ACTIVITY: Within the entries below, every line containing "President" is to be copied.
----
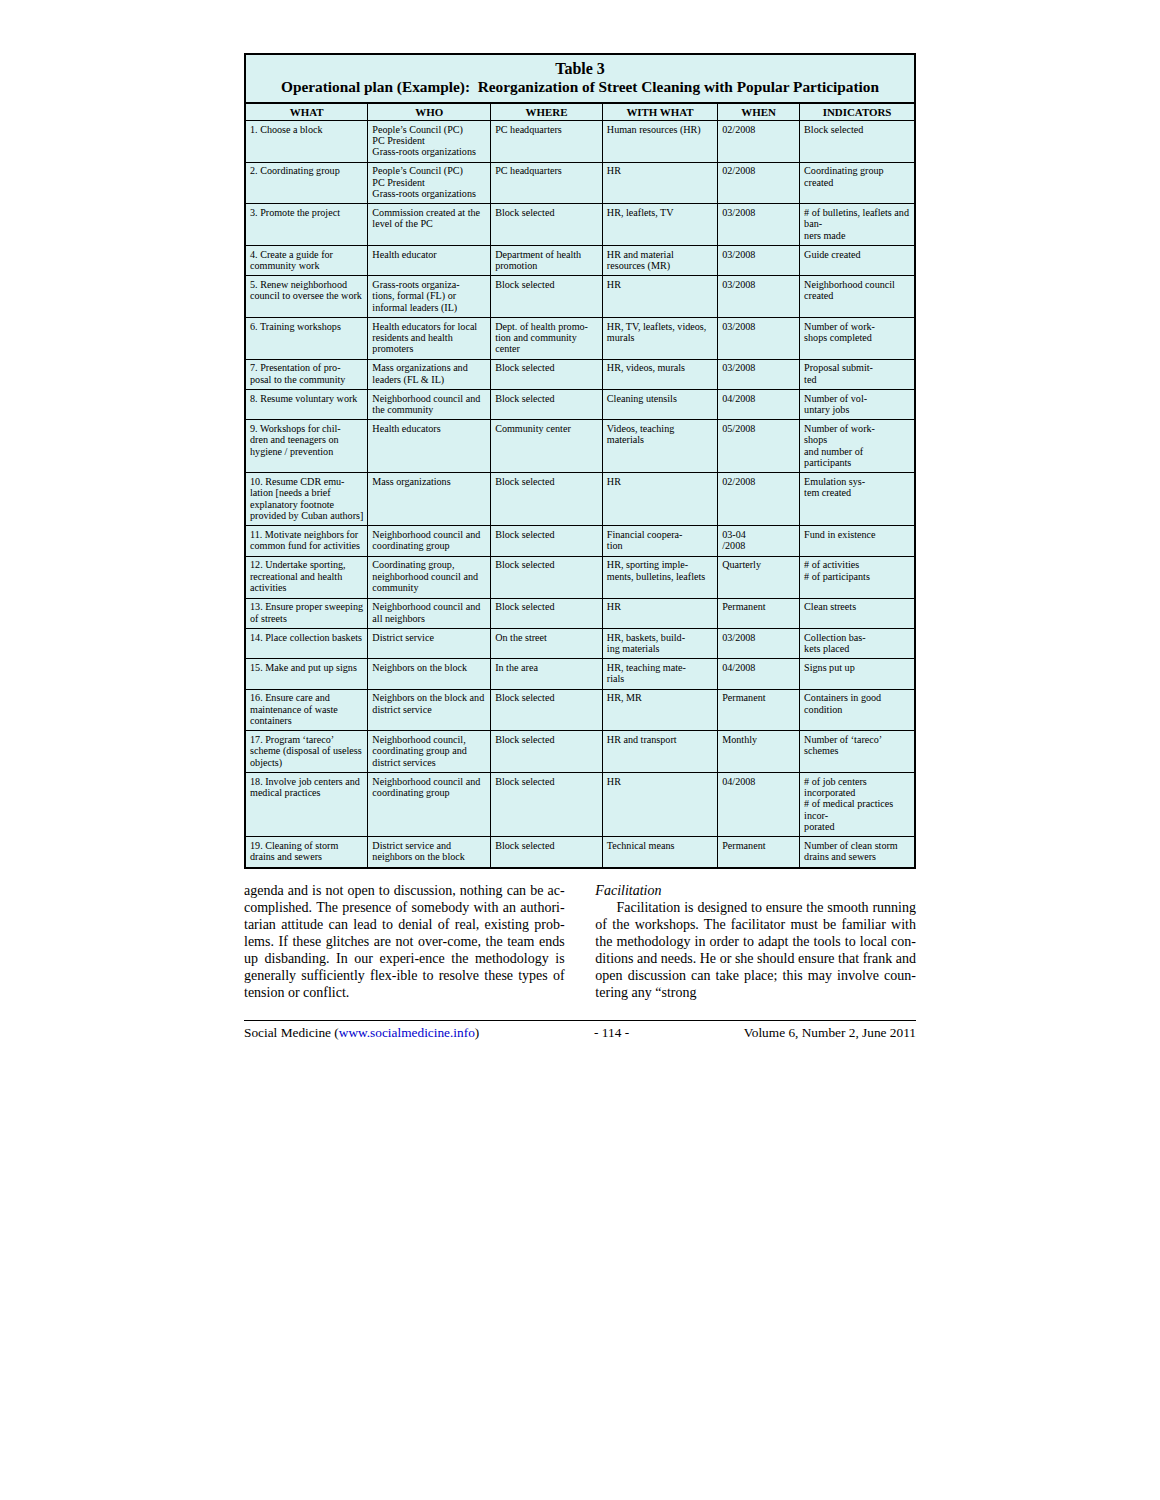Table 3 Operational plan (Example): Reorganization of Street Cleaning with Popular Participation
| WHAT | WHO | WHERE | WITH WHAT | WHEN | INDICATORS |
| --- | --- | --- | --- | --- | --- |
| 1. Choose a block | People’s Council (PC) PC President Grass-roots organizations | PC headquarters | Human resources (HR) | 02/2008 | Block selected |
| 2. Coordinating group | People’s Council (PC) PC President Grass-roots organizations | PC headquarters | HR | 02/2008 | Coordinating group created |
| 3. Promote the project | Commission created at the level of the PC | Block selected | HR, leaflets, TV | 03/2008 | # of bulletins, leaflets and ban- ners made |
| 4. Create a guide for community work | Health educator | Department of health promotion | HR and material resources (MR) | 03/2008 | Guide created |
| 5. Renew neighborhood council to oversee the work | Grass-roots organiza- tions, formal (FL) or informal leaders (IL) | Block selected | HR | 03/2008 | Neighborhood council created |
| 6. Training workshops | Health educators for local residents and health promoters | Dept. of health promo- tion and community center | HR, TV, leaflets, videos, murals | 03/2008 | Number of work- shops completed |
| 7. Presentation of pro- posal to the community | Mass organizations and leaders (FL & IL) | Block selected | HR, videos, murals | 03/2008 | Proposal submit- ted |
| 8. Resume voluntary work | Neighborhood council and the community | Block selected | Cleaning utensils | 04/2008 | Number of vol- untary jobs |
| 9. Workshops for chil- dren and teenagers on hygiene / prevention | Health educators | Community center | Videos, teaching materials | 05/2008 | Number of work- shops and number of participants |
| 10. Resume CDR emu- lation [needs a brief explanatory footnote provided by Cuban authors] | Mass organizations | Block selected | HR | 02/2008 | Emulation sys- tem created |
| 11. Motivate neighbors for common fund for activities | Neighborhood council and coordinating group | Block selected | Financial coopera- tion | 03-04 /2008 | Fund in existence |
| 12. Undertake sporting, recreational and health activities | Coordinating group, neighborhood council and community | Block selected | HR, sporting imple- ments, bulletins, leaflets | Quarterly | # of activities # of participants |
| 13. Ensure proper sweeping of streets | Neighborhood council and all neighbors | Block selected | HR | Permanent | Clean streets |
| 14. Place collection baskets | District service | On the street | HR, baskets, build- ing materials | 03/2008 | Collection bas- kets placed |
| 15. Make and put up signs | Neighbors on the block | In the area | HR, teaching mate- rials | 04/2008 | Signs put up |
| 16. Ensure care and maintenance of waste containers | Neighbors on the block and district service | Block selected | HR, MR | Permanent | Containers in good condition |
| 17. Program ‘tareco’ scheme (disposal of useless objects) | Neighborhood council, coordinating group and district services | Block selected | HR and transport | Monthly | Number of ‘tareco’ schemes |
| 18. Involve job centers and medical practices | Neighborhood council and coordinating group | Block selected | HR | 04/2008 | # of job centers incorporated # of medical practices incor- porated |
| 19. Cleaning of storm drains and sewers | District service and neighbors on the block | Block selected | Technical means | Permanent | Number of clean storm drains and sewers |
agenda and is not open to discussion, nothing can be accomplished. The presence of somebody with an authoritarian attitude can lead to denial of real, existing problems. If these glitches are not over-come, the team ends up disbanding. In our experi-ence the methodology is generally sufficiently flex-ible to resolve these types of tension or conflict.
Facilitation
Facilitation is designed to ensure the smooth running of the workshops. The facilitator must be familiar with the methodology in order to adapt the tools to local conditions and needs. He or she should ensure that frank and open discussion can take place; this may involve countering any “strong
Social Medicine (www.socialmedicine.info)
- 114 -
Volume 6, Number 2, June 2011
----
COMPLETED TASK:
| 1. Choose a block | People’s Council (PC) PC President Grass-roots organizations | PC headquarters | Human resources (HR) | 02/2008 | Block selected |
| 2. Coordinating group | People’s Council (PC) PC President Grass-roots organizations | PC headquarters | HR | 02/2008 | Coordinating group created |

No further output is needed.